■ **TEXT UNDER STUDY**
--- --- ---

The libgnome-desktop library provides API shared by several applications on the desktop, but that cannot live in the platform for various reasons. There is no API or ABI guarantee, although we are doing our best to provide stability. Documentation for the API is available with gtk-doc.

You may download updates to the package from download.gnome.org.

To discuss gnome-desktop, you may use the Platform group of GNOME's Discourse instance.

Installation

gnome-desktop uses meson to build its sources.

Bubblewrap, installed as the bwrap binary, is a non-optional dependency on platforms where it is supported and thumbnailing will silently fail when it is not installed at runtime.

flatpak-xdg-utils's flatpak-spawn helper is a non-optional dependency for using gnome-desktop's thumbnailer when the app is being run within Flatpak >= 1.5.1.

How to report bugs

Bugs should be reported to the Issues section of gnome-desktop repository. Due to very high numbers of misdirected gnome-shell bugs, the issue tracker has unfortunately been restricted to GNOME developers only. If you have found a bug in this library, feel free to contact any GNOME developer and ask for your report to be forwarded here.

Thumbnailing sandboxing

The thumbnailer sandboxing was built to prevent a number of different potential attack vectors.

  • The attacker wants to steal arbitrary secrets from your machine (a confidentiality failure), or overwrite arbitrary files (an integrity failure).
  • The attacker is assumed to be capable of inducing you to download a crafted thumbnailable object (picture, video, ROM) that will crash a thumbnailer and get arbitrary code execution.
  • Stealing your secrets is prevented by:
    • only giving the thumbnailer access to the file it's thumbnailing, plus public files from /usr-equivalent places, so that it can't leak the content of a secret file into the thumbnail of a less-secret file.
    • not giving it internet access, so that it can't upload the file it's thumbnailing to Wikileaks.
  • Overwriting arbitrary files is prevented by making the output of the thumbnailer the only thing that can be written from inside the sandbox.
  • Subverting other programs to do one of those is (hopefully) prevented by only allowing it to output PNG thumbnails, because we hope PNG reader libraries are a lot more secure than libraries to read exotic image formats.

--- --- ---

■ **AVAILABLE DATA**
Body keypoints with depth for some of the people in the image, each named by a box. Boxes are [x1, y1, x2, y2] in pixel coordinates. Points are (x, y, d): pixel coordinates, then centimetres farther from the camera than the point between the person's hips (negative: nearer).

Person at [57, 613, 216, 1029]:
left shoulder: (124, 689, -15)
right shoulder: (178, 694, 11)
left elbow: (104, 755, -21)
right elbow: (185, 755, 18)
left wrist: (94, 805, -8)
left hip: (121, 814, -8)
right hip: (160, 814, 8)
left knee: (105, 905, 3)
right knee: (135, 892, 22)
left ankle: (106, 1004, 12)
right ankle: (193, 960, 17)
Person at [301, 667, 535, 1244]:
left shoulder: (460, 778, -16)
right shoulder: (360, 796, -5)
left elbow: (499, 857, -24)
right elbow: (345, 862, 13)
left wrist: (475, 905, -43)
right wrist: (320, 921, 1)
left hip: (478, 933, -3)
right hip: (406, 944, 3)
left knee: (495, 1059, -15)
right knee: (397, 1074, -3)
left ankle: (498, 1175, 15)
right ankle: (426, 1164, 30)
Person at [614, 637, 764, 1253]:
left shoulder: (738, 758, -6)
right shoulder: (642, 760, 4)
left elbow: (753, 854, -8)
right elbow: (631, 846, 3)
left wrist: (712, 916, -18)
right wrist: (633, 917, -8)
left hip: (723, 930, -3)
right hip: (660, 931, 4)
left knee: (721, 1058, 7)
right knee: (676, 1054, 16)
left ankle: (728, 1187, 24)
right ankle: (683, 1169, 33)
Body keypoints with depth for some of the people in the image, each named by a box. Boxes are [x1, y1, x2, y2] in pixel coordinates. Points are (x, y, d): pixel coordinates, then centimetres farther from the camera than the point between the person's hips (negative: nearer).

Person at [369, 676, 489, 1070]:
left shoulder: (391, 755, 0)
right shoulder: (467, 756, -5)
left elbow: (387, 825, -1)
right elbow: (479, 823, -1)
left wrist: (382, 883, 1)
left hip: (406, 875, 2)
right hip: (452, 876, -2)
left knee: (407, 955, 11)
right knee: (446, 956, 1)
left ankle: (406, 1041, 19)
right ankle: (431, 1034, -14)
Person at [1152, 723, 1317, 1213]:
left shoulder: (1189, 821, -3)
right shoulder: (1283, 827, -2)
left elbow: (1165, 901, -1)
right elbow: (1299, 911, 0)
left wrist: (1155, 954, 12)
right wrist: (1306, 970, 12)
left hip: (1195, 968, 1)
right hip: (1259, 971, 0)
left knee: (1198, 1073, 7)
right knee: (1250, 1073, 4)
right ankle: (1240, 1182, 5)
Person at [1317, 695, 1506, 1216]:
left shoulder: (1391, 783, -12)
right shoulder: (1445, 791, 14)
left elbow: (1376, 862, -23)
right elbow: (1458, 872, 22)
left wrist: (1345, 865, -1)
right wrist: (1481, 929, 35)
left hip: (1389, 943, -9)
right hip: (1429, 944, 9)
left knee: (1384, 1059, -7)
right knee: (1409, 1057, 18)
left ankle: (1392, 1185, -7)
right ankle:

--- --- ---

■ **QUESTIONS TO ANSWER**
1. Answer these questions from the gnome-desktop text:
(a) What tool does gnome-desktop use to build its sources?
(b) To whom has the issue tracker been restricted?
(c) In what format is the sandboxed thumbnailer allowed to output thumbnails?
2. Please copy the gnome-desktop text word for word, from "The libgnome-desktop library" up to and including "available with gtk-doc.".

■ **PER-TASK OUTPUTS**
1.
(a) Meson.
(b) GNOME developers only.
(c) PNG.

2.
The libgnome-desktop library provides API shared by several applications on the desktop, but that cannot live in the platform for various reasons. There is no API or ABI guarantee, although we are doing our best to provide stability. Documentation for the API is available with gtk-doc.